Exercise passage:
= = = = =

DDOS Attacks Using NTP

This is new:

The NTP method first began to appear late last year. To bring down a server such as one running “League of Legends,” the attackers trick NTP servers into thinking they’ve been queried by the “League of Legends” server.

The NTP servers, thinking they’re responding to a legitimate query, message the “League of Legends” server, overloading it with as many as 100 gigabits per second (Gbps). That’s large even for a DDoS attack.

In this way, one small request to an NTP server can generate an enormous response capable of taking down even high-capacity websites.

Posted on January 20, 2014 at 6:18 AM32 Comments

Comments

Paul Renault January 20, 2014 6:54 AM

I realize that some NTP servers are old and/or not easily patchable. As well as providing the means of a DDOS attack, this also hobbles the NTP server.

Isn’t this something that could be stopped by a firewall between the NTP server and the ‘Net – given a set of rules that can stop the incoming request?

M@ January 20, 2014 7:14 AM

Not much different than the smurf attacks of yore, sending small ICMP packets to one network’s broadcast address but addressed from your target’s IP address (or broadcast address, if you wanted to take out two network’s at once). Ah the days before firewalls.

= = = = =

Questions:
a) Reproduce the part of the NTP attack post that opens with the words containing "The NTP method" and closes with "the NTP server.".
b) Write what comes next in the post on DDoS attacks using NTP, starting after its last sentence.
The rows after this play no part in the work here.

= = = = =

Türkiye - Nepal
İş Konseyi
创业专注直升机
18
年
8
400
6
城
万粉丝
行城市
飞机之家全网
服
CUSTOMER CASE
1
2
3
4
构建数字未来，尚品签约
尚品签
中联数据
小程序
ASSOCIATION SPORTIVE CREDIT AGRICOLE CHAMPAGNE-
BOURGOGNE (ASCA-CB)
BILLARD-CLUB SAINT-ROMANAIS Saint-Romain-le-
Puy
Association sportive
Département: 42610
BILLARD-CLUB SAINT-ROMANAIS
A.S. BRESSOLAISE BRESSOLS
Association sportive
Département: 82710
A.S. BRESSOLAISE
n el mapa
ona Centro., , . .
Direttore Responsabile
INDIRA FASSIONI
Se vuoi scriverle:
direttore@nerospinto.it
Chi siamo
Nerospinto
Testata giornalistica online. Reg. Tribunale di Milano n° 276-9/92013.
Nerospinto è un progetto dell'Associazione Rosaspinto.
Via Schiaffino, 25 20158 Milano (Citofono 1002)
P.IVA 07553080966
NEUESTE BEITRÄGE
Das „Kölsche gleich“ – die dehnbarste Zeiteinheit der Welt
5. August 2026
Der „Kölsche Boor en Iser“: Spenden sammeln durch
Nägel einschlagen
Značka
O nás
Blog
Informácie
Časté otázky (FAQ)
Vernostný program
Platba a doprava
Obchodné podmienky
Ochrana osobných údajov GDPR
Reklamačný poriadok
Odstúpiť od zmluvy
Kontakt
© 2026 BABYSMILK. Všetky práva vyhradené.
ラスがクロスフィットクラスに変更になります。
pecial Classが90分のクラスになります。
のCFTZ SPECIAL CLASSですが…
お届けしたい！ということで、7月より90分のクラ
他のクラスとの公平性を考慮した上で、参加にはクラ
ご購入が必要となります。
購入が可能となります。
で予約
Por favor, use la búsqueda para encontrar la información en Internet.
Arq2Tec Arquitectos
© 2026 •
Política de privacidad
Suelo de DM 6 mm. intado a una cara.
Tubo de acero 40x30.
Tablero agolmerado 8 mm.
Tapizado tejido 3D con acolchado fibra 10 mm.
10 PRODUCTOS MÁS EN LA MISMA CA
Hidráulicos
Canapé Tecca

= = = = =

Task results:
a)
The NTP method first began to appear late last year. To bring down a server such as one running “League of Legends,” the attackers trick NTP servers into thinking they’ve been queried by the “League of Legends” server.

The NTP servers, thinking they’re responding to a legitimate query, message the “League of Legends” server, overloading it with as many as 100 gigabits per second (Gbps). That’s large even for a DDoS attack.

In this way, one small request to an NTP server can generate an enormous response capable of taking down even high-capacity websites.

Posted on January 20, 2014 at 6:18 AM32 Comments

Comments

Paul Renault January 20, 2014 6:54 AM

I realize that some NTP servers are old and/or not easily patchable. As well as providing the means of a DDOS attack, this also hobbles the NTP server.

b)
Bas January 20, 2014 8:37 AM

@M@

Same idea, but very different, this works across networks. It’s a lot more difficult to solve on a large scale and you need to do that to really solve this.
With smurf attacks you could only attack (part of) your own network. The problem with no smurf protection on your network (within your control) would only be a problem to yourself.
With the NTP-DDOS you’re vulnerable to servers not in your control.

Secret Police January 20, 2014 8:39 AM

This was fixed by OpenBSD years ago when they wrote OpenNTPD after seeing the nightmarish cluster of code inside the official ntp release and instead wanted something that could be audited.

Christian January 20, 2014 9:42 AM

“Who uses NTP nowadays anyway?”

Basically everyone? Of how do you get the time to pc/smartphone.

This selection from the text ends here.